Ce qui inquiète surtout ces institutions, c’est le droit de recours accordé aux membres de la commission et la levée du secret de fonction lié à ces procédures. En clair, c’est surtout la transparence qui fait peur. Il est facile de dire que tout est strict et contrôlé lorsque les rares personnes qui sont impliquées dans cette surveillance sont muselées par le secret, sous peine de sanctions pénales. La population va enfin savoir ce qui se passe réellement dans les laboratoires de l’Université et des HUG, et ils ont raison d’avoir peur.
Certains militants pour les droits des animaux regrettent que l’abandon pur et simple de l’expérimentation animale ne soit pas exigé. Qu’en penses-tu ?
Qu’il est toujours commode de disserter confortablement assis derrière un écran. Surtout lorsqu’on ne subit pas les conséquences de son opinion. Toutes les tentatives menées ces 30 dernières années pour abolir l’expérimentation animale ont échoué. Pour les animaux, rien ne change. La population a avant tout besoin d’être rassurée sur la capacité à continuer à faire de la recherche médicale sans animaux. C’est aussi ce que fait la LSCV, en soutenant financièrement des projets qui visent le remplacement de l’expérimentation animale.
La population pourrait, à tort, avoir peur que la recherche ralentisse en raison d’oppositions aux projets et que cela entrave le développement de nouvelles thérapies. C’est absurde mais c’est ce discours qu’utilisent l’Université et les HUG pour sauver leur intérêts.

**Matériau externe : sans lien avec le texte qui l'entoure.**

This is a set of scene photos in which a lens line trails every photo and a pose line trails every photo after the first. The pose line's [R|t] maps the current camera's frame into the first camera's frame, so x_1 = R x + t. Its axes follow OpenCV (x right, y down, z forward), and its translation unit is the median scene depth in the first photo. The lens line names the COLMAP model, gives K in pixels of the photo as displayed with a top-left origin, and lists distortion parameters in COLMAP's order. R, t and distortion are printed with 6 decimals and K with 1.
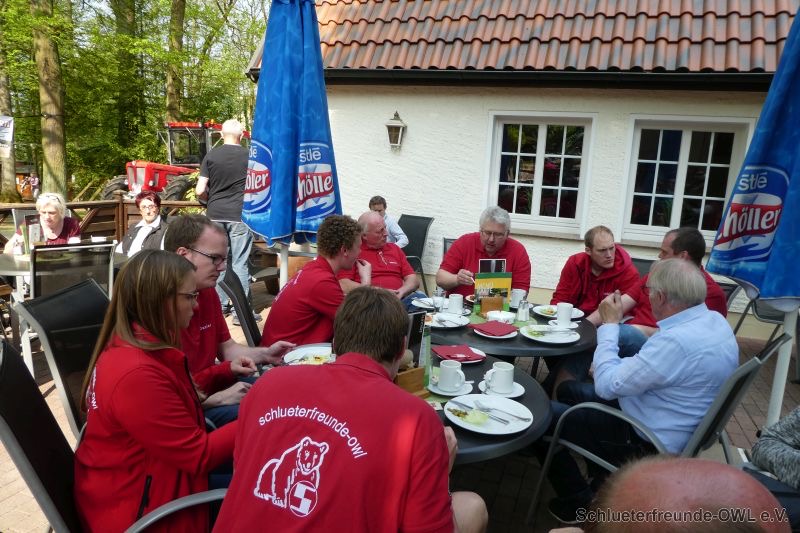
lens RADIAL K [[570.2, 0, 400.0], [0, 570.2, 266.5], [0, 0, 1]] dist [-0.042738, 0.003208]
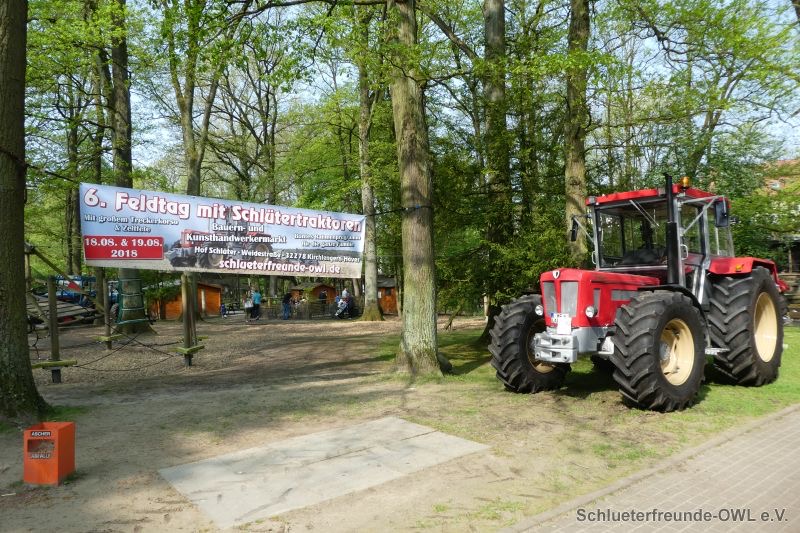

Dans quelques années, j’ai la conviction que nous aurons fait suffisamment de progrès dans ce domaine pour réussir à convaincre la population que l’intérêt de la santé publique se situe justement dans le remplacement de l’expérimentation animale. Mais on ne va pas attendre encore des années sans rien faire pour les animaux actuellement enfermés dans les laboratoires. Grâce au texte soumis à votation, on aura déjà la possibilité d’en sauver quelques milliers rapidement. Ce n’est pas beaucoup, mais c’est déjà inespéré pour les animaux concernés. Ce d’autant que les expériences qu’il sera le plus facile à interdire seront celles qui infligent les douleurs et maux les plus violents aux animaux.
Exemple de nage forcée infligée à un rongeur dans un modèle de dépression.
Quelle mécompréhension pourrait pousser les citoyens à refuser cette initiative ?
La peur que la recherche ralentisse en raison d’oppositions aux projets et que cela entrave le développement de nouvelles thérapies. C’est absurde mais c’est ce discours qu’utilisent l’Université et les HUG pour sauver leur intérêts.
On entend souvent que la législation suisse concernant les animaux est l’une des plus strictes du monde. Est-ce un frein à une évolution vers des lois plus éthiques dans notre pays ?
Ça peut l’être dans des domaines comme l’élevage par exemple, parce que cela peut inciter à continuer à exploiter et manger des animaux au prétexte qu’ils auraient été bien traités jusqu’à leur abattage. Dans le domaine de l’expérimentation animale, c’est peut-être différent. Déjà parce que c’est souvent en raison des nombreuses contraintes administratives que les chercheurs essaient de développer des méthodes de recherche sans animaux. Et comme c’est probablement l’essor de ces méthodes qui permettra de mettre fin à l’expérimentation animale, cela contribue à faire évoluer au sein de la population la réflexion éthique sur l’injustice qui consiste à torturer des animaux dans les laboratoires.